■ **Excerpted passage**:

..............................

Each task follows the BioAgentBench format:

```
tasks/<task_id>/
  Dockerfile          # Reproduce ground truth with this
  environment.yml     # Conda environment specification
  run_script.sh       # Reference pipeline (ground truth generator)
```

Data, reference, and results are downloaded via `dataset.py` from [HuggingFace](https://huggingface.co/datasets/lingzhi227/Extended-BioAgentBench):

```
tasks/<task_id>/
  data/               # Input data (FASTQ, FASTA, etc.)
  reference/          # Reference genomes (if needed)
  results/            # Ground truth output
```

## Evaluation

Each task prompt provides the expected output format (CSV columns + example values). Evaluation uses **GPT-5.1 as LLM-as-Judge**, scoring:

- `steps_completed` / `steps_to_completion` — how many pipeline stages the agent executed
- `completion_rate` — fraction of the pipeline completed
- `results_match` — full_match / partial_match / no_match against ground truth

## Contributing new tasks

This benchmark is designed to grow. To add a new task:

1. Pick a bioinformatics domain not yet covered
2. Find small public data (< 1 GB, runtime < 4h on 8 CPUs)
3. Write `run_script.sh` to generate ground truth
4. Write a task prompt that says *what* to produce, not *how*
5. Verify the prompt doesn't leak tool names or pipeline structure
6. Submit a PR

## Citation

Based on BioAgentBench:
```bibtex
@article{patino2025bioagentbench,
  title={BioAgentBench: A Benchmark for Evaluating LLM Agents in Bioinformatics},
  author={Patino, Luis and others},
  journal={arXiv preprint arXiv:2601.21800},
  year={2025}
}
```

..............................

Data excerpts
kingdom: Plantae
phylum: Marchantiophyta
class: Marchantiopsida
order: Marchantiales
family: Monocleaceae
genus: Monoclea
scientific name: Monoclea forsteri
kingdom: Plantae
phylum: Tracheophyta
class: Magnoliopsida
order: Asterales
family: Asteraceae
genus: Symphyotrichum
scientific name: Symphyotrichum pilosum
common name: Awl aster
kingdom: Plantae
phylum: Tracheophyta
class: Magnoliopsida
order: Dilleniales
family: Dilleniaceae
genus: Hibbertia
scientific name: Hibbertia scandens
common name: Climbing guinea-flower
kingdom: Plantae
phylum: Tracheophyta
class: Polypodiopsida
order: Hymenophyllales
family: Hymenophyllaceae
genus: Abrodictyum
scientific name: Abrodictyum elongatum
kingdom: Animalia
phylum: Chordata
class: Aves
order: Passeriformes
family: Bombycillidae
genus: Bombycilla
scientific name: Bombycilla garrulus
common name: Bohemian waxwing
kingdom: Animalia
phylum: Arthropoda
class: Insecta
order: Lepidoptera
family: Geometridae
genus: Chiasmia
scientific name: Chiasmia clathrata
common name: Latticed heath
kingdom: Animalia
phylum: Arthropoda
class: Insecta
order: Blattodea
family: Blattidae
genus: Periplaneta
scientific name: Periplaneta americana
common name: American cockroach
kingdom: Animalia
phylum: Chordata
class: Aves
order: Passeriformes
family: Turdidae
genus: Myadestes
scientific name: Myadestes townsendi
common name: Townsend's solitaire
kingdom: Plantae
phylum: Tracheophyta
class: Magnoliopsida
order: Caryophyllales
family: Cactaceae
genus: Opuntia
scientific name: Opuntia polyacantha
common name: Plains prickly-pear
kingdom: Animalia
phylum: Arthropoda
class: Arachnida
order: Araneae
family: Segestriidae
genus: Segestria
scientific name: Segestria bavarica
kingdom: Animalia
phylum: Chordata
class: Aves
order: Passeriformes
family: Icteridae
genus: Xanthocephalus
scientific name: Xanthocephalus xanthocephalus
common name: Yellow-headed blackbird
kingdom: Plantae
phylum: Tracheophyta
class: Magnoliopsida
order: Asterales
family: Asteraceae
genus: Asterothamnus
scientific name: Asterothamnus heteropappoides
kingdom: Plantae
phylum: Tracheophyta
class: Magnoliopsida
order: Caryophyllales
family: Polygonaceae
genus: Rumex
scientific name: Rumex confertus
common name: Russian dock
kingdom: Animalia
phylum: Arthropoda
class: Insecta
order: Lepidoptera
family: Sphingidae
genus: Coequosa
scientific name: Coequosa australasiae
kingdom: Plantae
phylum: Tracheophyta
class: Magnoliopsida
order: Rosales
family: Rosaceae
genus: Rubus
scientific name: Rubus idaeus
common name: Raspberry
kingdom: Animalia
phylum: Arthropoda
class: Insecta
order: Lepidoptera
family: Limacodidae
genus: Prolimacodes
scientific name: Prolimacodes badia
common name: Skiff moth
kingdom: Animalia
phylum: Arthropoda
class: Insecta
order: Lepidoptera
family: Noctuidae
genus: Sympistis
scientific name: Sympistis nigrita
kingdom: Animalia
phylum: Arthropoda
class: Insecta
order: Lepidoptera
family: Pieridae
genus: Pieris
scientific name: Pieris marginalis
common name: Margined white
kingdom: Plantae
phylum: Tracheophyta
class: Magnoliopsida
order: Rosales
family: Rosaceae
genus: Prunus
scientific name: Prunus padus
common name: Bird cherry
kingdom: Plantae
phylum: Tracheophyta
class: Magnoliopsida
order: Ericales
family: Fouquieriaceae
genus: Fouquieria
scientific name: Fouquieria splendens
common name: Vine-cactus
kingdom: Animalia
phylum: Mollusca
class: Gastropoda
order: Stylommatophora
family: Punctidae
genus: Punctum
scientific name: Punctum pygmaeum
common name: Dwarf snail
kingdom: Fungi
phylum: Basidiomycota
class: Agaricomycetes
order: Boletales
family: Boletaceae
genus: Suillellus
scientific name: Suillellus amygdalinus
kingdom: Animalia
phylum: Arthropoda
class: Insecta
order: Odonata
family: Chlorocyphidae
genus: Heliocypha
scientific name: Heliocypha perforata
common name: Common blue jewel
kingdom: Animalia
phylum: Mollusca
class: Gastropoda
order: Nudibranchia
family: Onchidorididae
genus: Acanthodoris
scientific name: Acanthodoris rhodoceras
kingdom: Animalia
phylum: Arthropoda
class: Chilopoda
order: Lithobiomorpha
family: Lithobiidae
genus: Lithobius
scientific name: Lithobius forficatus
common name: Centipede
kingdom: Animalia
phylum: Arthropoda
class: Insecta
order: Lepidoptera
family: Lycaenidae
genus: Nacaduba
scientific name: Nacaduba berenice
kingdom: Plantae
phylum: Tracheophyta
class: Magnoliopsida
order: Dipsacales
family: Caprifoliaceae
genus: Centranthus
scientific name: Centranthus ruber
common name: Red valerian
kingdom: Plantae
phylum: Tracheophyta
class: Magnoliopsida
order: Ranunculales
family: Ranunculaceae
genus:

..............................

■ **About this task**: Reproduce the part of the benchmark description between "## Evaluation" and "4h on 8 CPUs)", inclusive. The items are separate material and have nothing to do with the benchmark description.

■ **Reply**:
## Evaluation

Each task prompt provides the expected output format (CSV columns + example values). Evaluation uses **GPT-5.1 as LLM-as-Judge**, scoring:

- `steps_completed` / `steps_to_completion` — how many pipeline stages the agent executed
- `completion_rate` — fraction of the pipeline completed
- `results_match` — full_match / partial_match / no_match against ground truth

## Contributing new tasks

This benchmark is designed to grow. To add a new task:

1. Pick a bioinformatics domain not yet covered
2. Find small public data (< 1 GB, runtime < 4h on 8 CPUs)